BEGIN

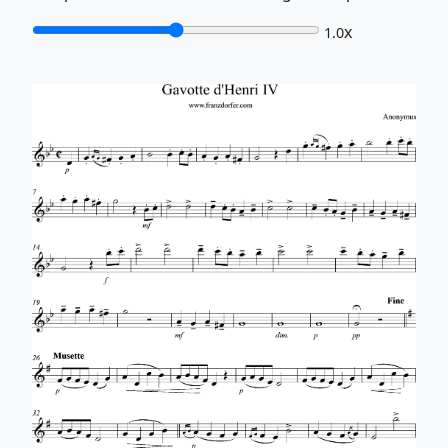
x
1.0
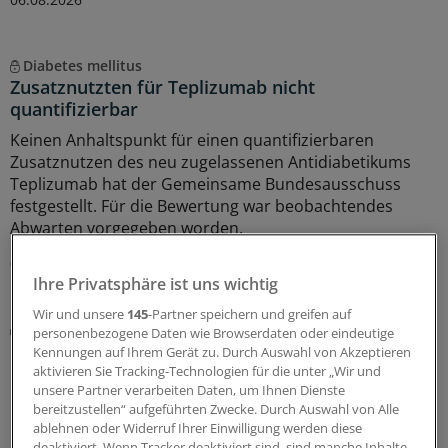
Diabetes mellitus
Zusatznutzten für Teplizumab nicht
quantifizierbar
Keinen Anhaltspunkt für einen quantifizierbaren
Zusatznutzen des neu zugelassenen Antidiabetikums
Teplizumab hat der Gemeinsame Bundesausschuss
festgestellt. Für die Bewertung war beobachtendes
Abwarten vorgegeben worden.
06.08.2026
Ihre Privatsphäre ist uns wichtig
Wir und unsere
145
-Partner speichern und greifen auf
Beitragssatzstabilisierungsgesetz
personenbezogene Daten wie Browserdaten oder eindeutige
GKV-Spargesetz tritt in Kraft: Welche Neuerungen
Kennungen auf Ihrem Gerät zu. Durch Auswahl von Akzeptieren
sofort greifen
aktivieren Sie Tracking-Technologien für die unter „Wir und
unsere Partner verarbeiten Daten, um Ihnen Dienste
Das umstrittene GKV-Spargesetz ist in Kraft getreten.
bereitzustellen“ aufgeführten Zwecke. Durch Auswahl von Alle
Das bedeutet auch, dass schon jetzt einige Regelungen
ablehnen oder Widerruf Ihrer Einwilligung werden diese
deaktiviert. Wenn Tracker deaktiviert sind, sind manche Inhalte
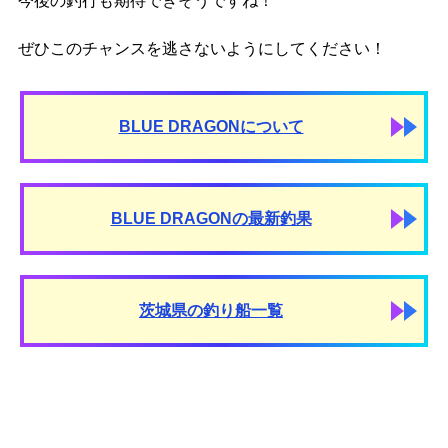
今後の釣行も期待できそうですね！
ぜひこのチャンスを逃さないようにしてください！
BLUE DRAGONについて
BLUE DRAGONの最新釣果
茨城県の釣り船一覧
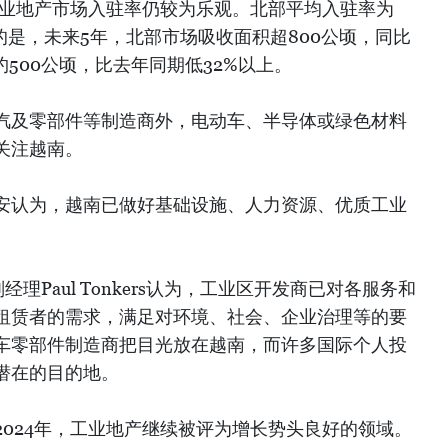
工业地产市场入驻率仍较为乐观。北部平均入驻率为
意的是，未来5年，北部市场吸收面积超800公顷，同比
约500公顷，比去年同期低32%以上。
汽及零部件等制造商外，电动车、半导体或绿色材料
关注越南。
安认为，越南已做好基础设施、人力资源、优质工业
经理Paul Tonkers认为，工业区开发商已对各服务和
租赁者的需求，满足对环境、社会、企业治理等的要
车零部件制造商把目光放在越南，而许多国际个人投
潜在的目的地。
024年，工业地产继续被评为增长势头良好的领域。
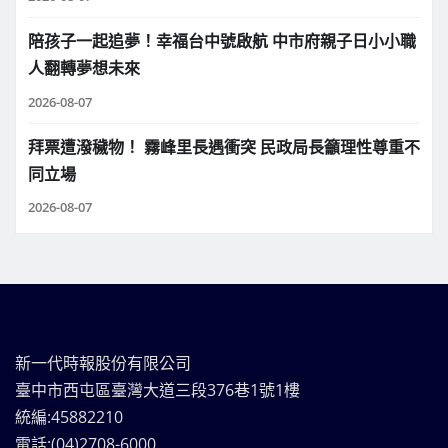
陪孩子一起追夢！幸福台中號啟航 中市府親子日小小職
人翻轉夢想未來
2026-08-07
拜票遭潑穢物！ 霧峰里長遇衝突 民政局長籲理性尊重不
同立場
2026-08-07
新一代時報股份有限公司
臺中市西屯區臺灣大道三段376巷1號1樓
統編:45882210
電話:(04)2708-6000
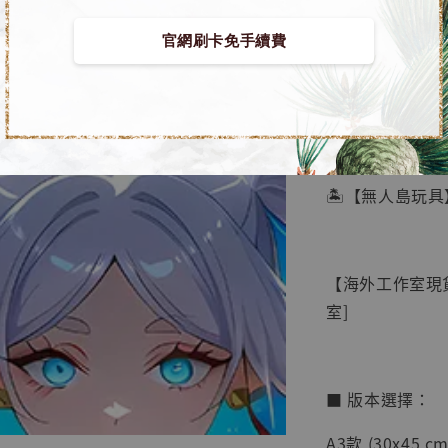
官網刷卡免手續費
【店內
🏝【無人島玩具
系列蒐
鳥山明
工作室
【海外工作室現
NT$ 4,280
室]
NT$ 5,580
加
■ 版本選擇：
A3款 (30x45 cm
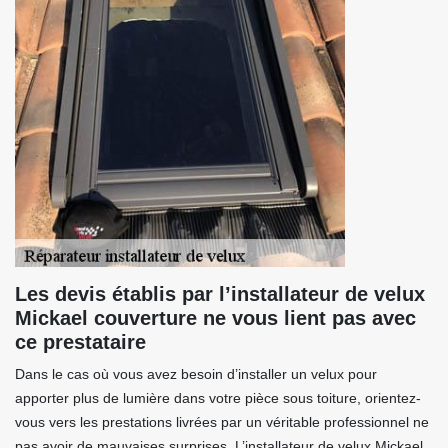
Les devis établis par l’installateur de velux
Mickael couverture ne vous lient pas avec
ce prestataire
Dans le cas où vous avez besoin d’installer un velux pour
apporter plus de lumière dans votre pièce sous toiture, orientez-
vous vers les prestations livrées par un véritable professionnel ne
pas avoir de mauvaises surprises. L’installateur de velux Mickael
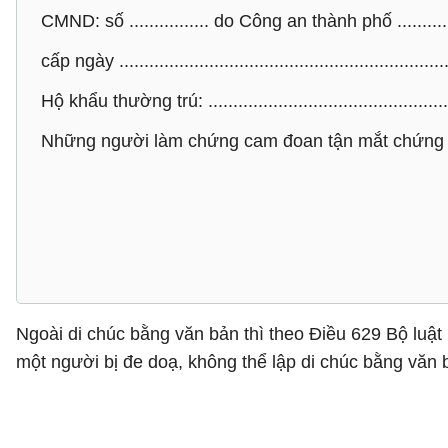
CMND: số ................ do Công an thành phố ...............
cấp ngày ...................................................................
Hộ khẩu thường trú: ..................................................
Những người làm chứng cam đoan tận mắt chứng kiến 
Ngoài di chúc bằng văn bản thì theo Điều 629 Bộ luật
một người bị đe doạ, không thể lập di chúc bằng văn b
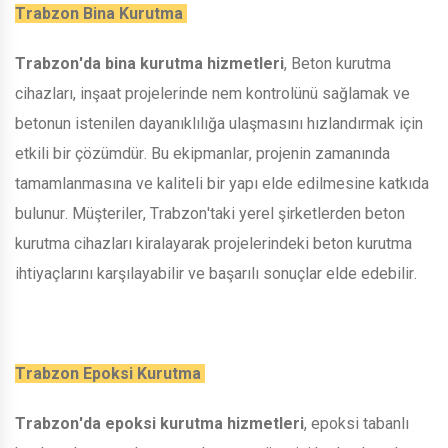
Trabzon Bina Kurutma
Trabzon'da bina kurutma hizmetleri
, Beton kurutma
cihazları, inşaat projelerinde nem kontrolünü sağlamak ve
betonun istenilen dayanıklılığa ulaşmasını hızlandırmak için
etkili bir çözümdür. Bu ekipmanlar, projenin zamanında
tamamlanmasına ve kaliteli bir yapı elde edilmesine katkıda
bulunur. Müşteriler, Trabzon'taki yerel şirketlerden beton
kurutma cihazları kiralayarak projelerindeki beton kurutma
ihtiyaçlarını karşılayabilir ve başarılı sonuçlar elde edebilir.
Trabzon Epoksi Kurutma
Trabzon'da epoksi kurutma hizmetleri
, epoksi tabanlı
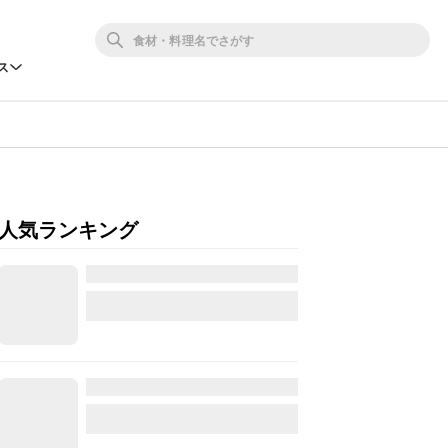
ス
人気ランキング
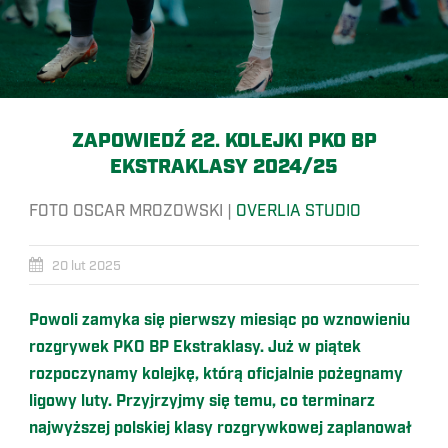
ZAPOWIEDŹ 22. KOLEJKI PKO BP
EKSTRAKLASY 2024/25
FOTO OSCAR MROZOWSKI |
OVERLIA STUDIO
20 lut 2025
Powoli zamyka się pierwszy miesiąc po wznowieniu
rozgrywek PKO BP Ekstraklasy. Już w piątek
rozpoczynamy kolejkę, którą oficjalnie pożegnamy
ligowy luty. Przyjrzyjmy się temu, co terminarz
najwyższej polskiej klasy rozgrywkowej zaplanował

END
BEGIN

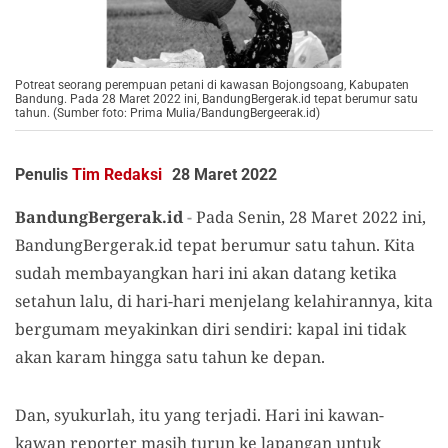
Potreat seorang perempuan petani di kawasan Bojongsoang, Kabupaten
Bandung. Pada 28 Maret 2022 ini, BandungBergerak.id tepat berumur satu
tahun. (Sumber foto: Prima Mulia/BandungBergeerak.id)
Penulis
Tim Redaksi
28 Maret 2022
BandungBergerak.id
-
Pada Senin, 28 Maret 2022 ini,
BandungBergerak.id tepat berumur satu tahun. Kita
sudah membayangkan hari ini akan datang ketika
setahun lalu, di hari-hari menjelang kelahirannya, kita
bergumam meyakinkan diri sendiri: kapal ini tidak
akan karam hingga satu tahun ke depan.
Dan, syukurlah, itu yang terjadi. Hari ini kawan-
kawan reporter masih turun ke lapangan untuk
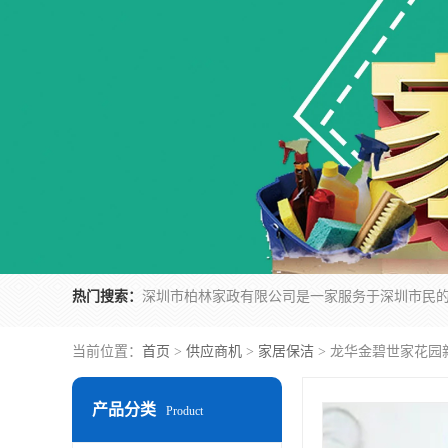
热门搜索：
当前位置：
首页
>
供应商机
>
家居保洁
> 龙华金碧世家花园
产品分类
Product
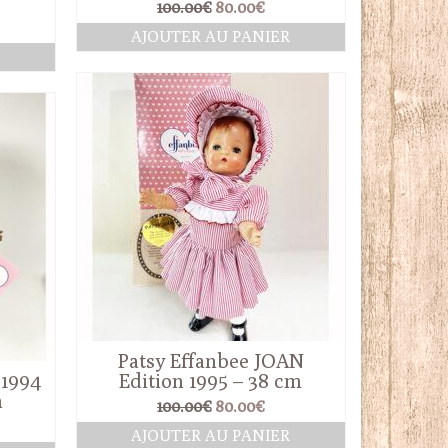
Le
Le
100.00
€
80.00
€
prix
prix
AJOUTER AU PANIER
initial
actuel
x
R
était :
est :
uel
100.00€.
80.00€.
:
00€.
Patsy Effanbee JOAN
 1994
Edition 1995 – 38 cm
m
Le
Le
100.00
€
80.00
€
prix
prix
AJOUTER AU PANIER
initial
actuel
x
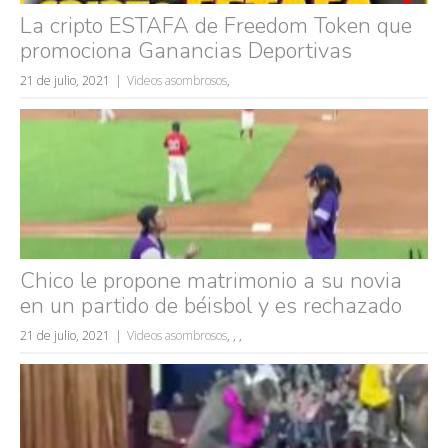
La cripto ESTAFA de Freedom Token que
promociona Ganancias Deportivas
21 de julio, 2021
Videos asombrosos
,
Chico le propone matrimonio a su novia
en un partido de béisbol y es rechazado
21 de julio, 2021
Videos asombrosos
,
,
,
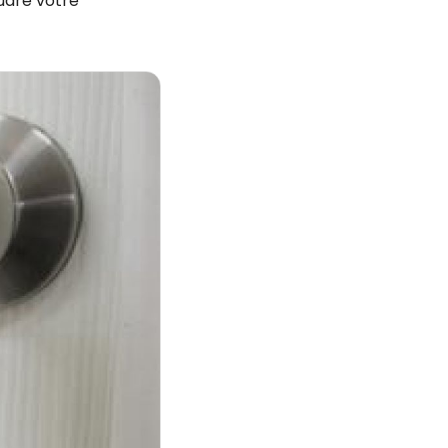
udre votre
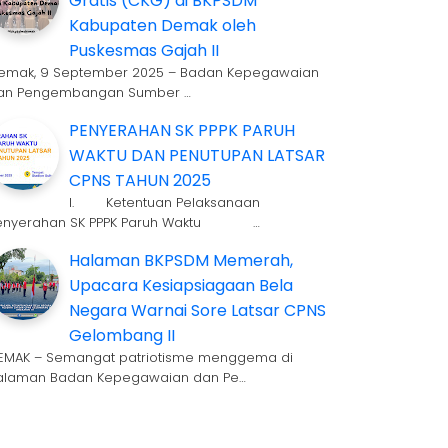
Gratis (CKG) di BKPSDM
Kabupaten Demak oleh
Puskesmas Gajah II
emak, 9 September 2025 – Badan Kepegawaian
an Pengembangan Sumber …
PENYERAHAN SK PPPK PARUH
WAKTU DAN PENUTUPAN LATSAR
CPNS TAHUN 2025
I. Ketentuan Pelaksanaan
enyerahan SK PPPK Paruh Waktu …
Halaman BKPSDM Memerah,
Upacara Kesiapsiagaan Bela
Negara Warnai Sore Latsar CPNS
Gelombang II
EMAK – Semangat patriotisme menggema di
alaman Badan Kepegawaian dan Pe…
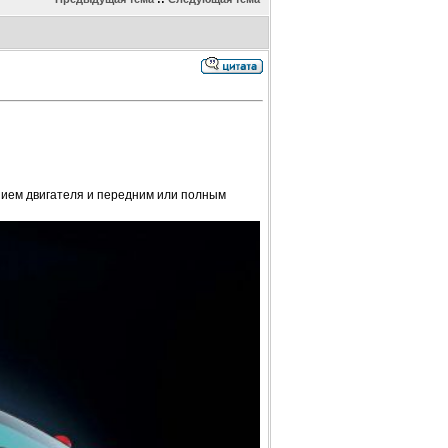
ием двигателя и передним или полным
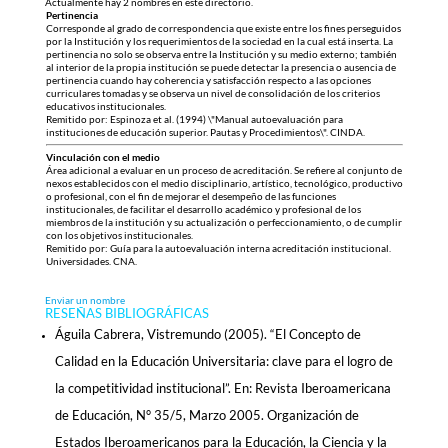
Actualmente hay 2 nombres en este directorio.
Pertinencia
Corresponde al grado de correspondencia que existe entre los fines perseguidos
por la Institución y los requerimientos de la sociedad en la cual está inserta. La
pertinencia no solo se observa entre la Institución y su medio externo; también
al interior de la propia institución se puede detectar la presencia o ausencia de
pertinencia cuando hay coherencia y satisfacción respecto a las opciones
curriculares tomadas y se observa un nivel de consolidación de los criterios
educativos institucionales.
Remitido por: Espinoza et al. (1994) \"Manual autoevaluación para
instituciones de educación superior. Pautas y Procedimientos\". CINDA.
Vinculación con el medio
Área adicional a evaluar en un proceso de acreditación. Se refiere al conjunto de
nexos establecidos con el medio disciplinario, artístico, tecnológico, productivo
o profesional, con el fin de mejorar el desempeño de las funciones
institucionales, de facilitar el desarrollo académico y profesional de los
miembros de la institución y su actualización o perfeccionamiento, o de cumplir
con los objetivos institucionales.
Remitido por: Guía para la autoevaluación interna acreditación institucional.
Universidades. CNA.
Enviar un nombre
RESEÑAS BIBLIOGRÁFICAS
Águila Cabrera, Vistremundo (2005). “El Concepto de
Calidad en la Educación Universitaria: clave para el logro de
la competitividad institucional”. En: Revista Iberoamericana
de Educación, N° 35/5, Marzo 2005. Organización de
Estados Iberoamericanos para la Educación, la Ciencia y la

END

WHAT YOU NEED TO DO
Show every line of the entries above where the word "người" occurs.

RESULT BELOW
Những người làm chứng cam đoan tận mắt chứng kiến 
một người bị đe doạ, không thể lập di chúc bằng văn b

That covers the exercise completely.